代行待ち
二次会が終わって、電車組はもう帰ってしまった。
日付はもう、明日だ。
酔っ払った。
夜空には雲ひとつなく、星たちが瞬いている。
胸いっぱいに夜気を吸い込むと、火照った体が冷やされて心地いい。
白い吐息が空中で霧散していくのを眺めている。
「みんな、帰っちゃったね」
振り返ると、紗綾が隣に立っていた。
「車?」
一歩後ろに下がりつつそう訊くと、彼女は無言で頷いて見せた。
遠くのどこかを見ている瞳が、湖面が波打つように静かな煌めきを見せている。
「ヤス君、代行、もう少しかかるの?」
寒さに身悶えながら紗綾は訊く。
「来るまで、車で待ってる?」
そう言うと彼女は噴き出して、
「それって冗談?」
とカラカラ笑った。
それを否定する前に、彼女はそそくさと俺の車の助手席の前に立ち、鍵が開くのを待っている。

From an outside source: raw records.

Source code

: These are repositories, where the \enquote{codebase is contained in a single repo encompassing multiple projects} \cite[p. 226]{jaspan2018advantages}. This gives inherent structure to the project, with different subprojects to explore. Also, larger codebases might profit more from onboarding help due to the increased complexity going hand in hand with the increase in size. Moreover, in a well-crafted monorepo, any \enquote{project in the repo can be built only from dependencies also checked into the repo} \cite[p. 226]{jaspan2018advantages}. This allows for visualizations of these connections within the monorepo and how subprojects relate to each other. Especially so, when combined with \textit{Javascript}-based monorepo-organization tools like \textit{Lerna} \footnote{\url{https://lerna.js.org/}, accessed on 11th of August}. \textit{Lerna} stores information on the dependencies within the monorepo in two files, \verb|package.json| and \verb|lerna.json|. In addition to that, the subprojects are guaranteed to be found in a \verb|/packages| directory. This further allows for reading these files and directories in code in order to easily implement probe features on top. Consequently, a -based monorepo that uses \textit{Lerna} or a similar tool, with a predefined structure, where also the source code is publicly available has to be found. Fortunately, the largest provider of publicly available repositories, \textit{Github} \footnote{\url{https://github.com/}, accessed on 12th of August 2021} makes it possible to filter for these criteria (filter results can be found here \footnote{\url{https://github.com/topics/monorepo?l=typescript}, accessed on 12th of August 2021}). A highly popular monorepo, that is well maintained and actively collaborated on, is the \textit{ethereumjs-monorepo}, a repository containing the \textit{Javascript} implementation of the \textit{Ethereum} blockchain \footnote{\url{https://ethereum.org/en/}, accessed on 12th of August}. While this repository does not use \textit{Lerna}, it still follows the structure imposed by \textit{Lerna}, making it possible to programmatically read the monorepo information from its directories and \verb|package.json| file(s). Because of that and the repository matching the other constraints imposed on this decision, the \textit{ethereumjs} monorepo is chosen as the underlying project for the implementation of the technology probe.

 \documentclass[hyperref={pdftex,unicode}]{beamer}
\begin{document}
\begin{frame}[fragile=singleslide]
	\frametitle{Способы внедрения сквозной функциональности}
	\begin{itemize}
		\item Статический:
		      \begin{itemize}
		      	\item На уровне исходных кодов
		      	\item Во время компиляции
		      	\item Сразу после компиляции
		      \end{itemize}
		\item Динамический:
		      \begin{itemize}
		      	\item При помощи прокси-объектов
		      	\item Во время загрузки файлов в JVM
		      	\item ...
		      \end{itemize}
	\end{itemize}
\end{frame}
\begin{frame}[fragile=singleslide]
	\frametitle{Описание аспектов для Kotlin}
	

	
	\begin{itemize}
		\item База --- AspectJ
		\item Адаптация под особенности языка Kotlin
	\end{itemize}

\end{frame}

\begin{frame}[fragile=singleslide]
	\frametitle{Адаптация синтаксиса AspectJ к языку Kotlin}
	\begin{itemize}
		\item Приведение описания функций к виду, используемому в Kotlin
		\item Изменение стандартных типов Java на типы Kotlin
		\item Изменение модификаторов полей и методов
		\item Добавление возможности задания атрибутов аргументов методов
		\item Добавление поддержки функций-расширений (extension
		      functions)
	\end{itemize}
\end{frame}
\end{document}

氷点下に長時間放置された車は、窓ガラスが完全に氷結している。
「まず、氷を溶かさなきゃな」
車に乗り込むと同時にエンジンを掛ける。
車内に『ロメオ』という曲が爆音で流れいたのに慌てて、俺は音楽を消した。
エンジンの震える音だけが車内に充満する。
あたりは暗く、氷に閉ざされて何も見えない。
今、この空間には、俺と紗綾しかいない。
「こうして、氷が解けるのを待っている時ってさ」
そう思っていると彼女がフロントガラスに向かって声を上げた。
「ひとりでいると、なんだか、とっても一人ぼっちな気持ちにならない?」
まだ暖まらない暖房が首筋を微かに撫ぜる。
「外の気配が感じられなくなるの」
様子を窺うと、彼女は目を瞑っていた。
暗がりでも艶やかに浮かぶ紗綾の艶やかな頬。
艶やかな、唇。
「何も見えない、聞こえない」
確かに、エンジン音に外界の音は遮断され、氷に視界はさえぎられている。
冷気に感覚が研ぎ澄まされているから、却ってそのことに気づいていしまう。
「笑わないで?」
そう言うと彼女はこちらを向き、どこか恥ずかしそうに肩をすくめた。
「宇宙船で一人ぼっちの人って、きっとこんな気持ちなんじゃないかなって思うの」
「宇宙船?」
「うん、宇宙船」
紗綾は肯くと、鼻ですうっと息を吸い、吐いた。
「だれとも交信できなくなって、気が遠くなるくらいの年月を一人ぼっちで過ごしている宇宙飛行士の気持ち」
何も見えない、聞こえない、そんな感じが何だか伝染してきた。
「もちろん知ってるのよ? 一歩外に出ればいつもの見慣れた風景が待っていることくらい」
「でも、心細くなったら、やっぱり一人ぼっちって思っちゃうよな」
俺がやさしく笑いかけると、彼女も応えて笑った。
「でもさ、今日はヤスくんが一緒だからいいわ」
俺は照れて、なんだよそれ、と鼻の頭を掻く。
すると彼女のバッグの中から携帯電話の鳴る音が響いた。
紗綾はディスプレイを確認すると、来た、と呟いた。
「じゃ、お疲れ」
「ヤスくんの代行が来るまでいるよ」
「いや、帰りな、待たせると悪いし」
俺はコートの衿を立てて一向に吐き出されない温かくならない風を遮る。
「じゃ、ありがとね」
「なにが」
「いや、暖めてもらって」
「風よけくらいにしかならなかったけどな」
いいよ、と言って彼女はドアを開けた。
「暫く来なかったら、一人ぼっちだね」
笑って彼女は言う。
おれは衿に首を埋めて受け流す。
「寂しかったら連絡してきなさい」
そう言ってドアは締められた。
高鳴るエンジン音。
視界を遮る氷。
ひとりに鳴った車内は、確かに外界と隔絶されている。
なんだが、さみしいかもしれない。
真っ暗な宇宙に一人ぼっち。
そう考えると、急に怖くなった。
このまま凍え死んでしまうのではという気になった。
だから俺は勢い良くドアを開けた。
するとそこには、車に乗り込む前の景色が当たり前に広がっていた。
だよな、やっぱり。
俺は嘆息すると、なんだかどうしても紗綾の声が聞きたくなって、携帯電話を取り出した。